The S&P CoreLogic Case-Shiller 20-city house-price index rose 0.2% in September, compared with the previous month.

Home prices in the 20 major U.S. metropolitan markets were up 4.6% in the 12 months ending in September.

That’s a deceleration compared with an increase of 5.2% the previous month. Economists surveyed by Dow Jones Newswires and the Wall Street Journal expected the 20-city index to increase by 4.8%.

A broader measure of home prices, the national index, rose 0.3% in September and was up 3.9% over the past year. All numbers are seasonally adjusted.

Home prices posted the slowest gain since September 2023.

Even though prices are growing less rapidly, the 20-city and national indexes still inched to new record highs in September.

Key details: Prior to making adjustments for seasonality, the index showed a drop in home prices.

The 20-city index fell 0.3% in September as compared with the month before, and the national index fell 0.1%.

Drilling down on the cities, New York posted the biggest year-over-year home-price gains in September. Prices were up 7.5%.

Home prices grew most slowly in Denver, by 0.2%.


City Change from last year
Atlanta 3.3%
Boston 4.4%
Charlotte, N.C. 4.6%
Chicago 6.9%
Cleveland 7.1%
Dallas 1.1%
Denver 0.2%
Detroit 5.3%
Las Vegas 6.7%
Los Angeles 4.6%
Miami 3.9%
Minneapolis 2.3%
New York 7.5%
Phoenix 1.8%
Portland 1%
San Diego 4.7%
San Francisco 1.9%
Seattle 5.1%
Tampa 1%
Washington, D.C. 5.3%
Composite-20 4.6%

separate report from the Federal Housing Finance Agency showed home prices were up by 0.7% in September when compared with the previous month, and up 4.4% in the past year.

Home-price growth slowed in the third quarter of 2024, the agency said. “While house prices continued to increase because housing demand outpaced the locked-in housing supply, elevated house prices and mortgage rates likely contributed to the slowdown in price growth,” the FHFA’s Anju Vajja said in a statement.

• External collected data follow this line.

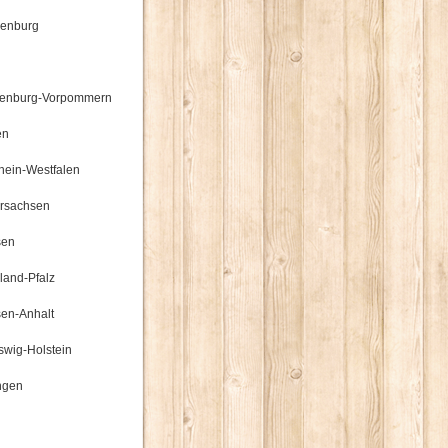
enburg
enburg-Vorpommern
en
hein-Westfalen
rsachsen
sen
land-Pfalz
en-Anhalt
swig-Holstein
ngen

The median price of a resale home was $406,700 in September, and the median price of a newly built home was $426,300.

Big picture: The housing market is feeling the effects of high mortgage rates and record-high home prices.

Home buyers are shying away from the housing market, causing prices to grow at a slower pace.

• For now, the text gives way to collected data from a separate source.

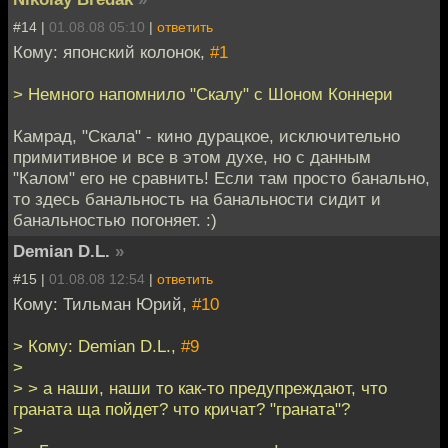
#14 |
01.08.08 05:10
|
ответить
Кому: японский колонок,
#1
> Немного напомнило "Скалу" с Шоном Коннери
Камрад, "Скала" - кино дурацкое, исключительно
примитивное и все в этом духе, но с данным
"Калом" его не сравнить! Если там просто банально,
то здесь банальность на банальности сидит и
банальностью погоняет. :)
Demian D.L.
»
#15 |
01.08.08 12:54
|
ответить
Кому: Тильман Юрий,
#10
> Кому: Demian D.L.,
#9
>
> > а наши, наши то как-то предупреждают, что
граната ща пойдет? что кричат? "граната"?
>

Prices could lose more momentum in the coming months. The 30-year mortgage rate was largely below 7% for July, August and September, a period covered by the most recent the Case-Shiller index, but rose sharply after the presidential election in early November.

What S&P said: “Home price growth stalled in the third quarter, after a steady start to 2024,” Brian D. Luke, head of commodities, real estate and digital assets at S&P Dow Jones Indices, said in a statement.

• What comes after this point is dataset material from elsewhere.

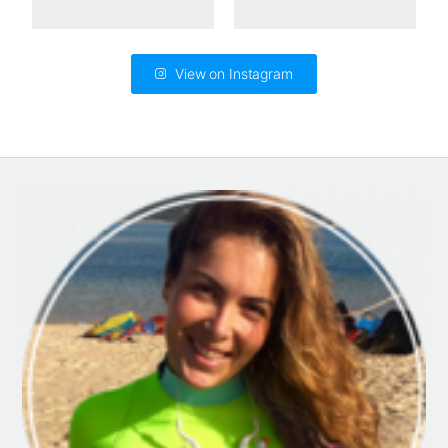
View on Instagram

The strongest price growth was seen in the Northeast and Midwest, he added, led by New York, Cleveland and Chicago.

What are they saying? “Traditionally, the has shown an increase in home price growth between August and September. This year, the September data could be indicative of a slowdown in home price appreciation in the months ahead,” Lisa Sturtevant, chief economist at Bright MLS, said in a statement.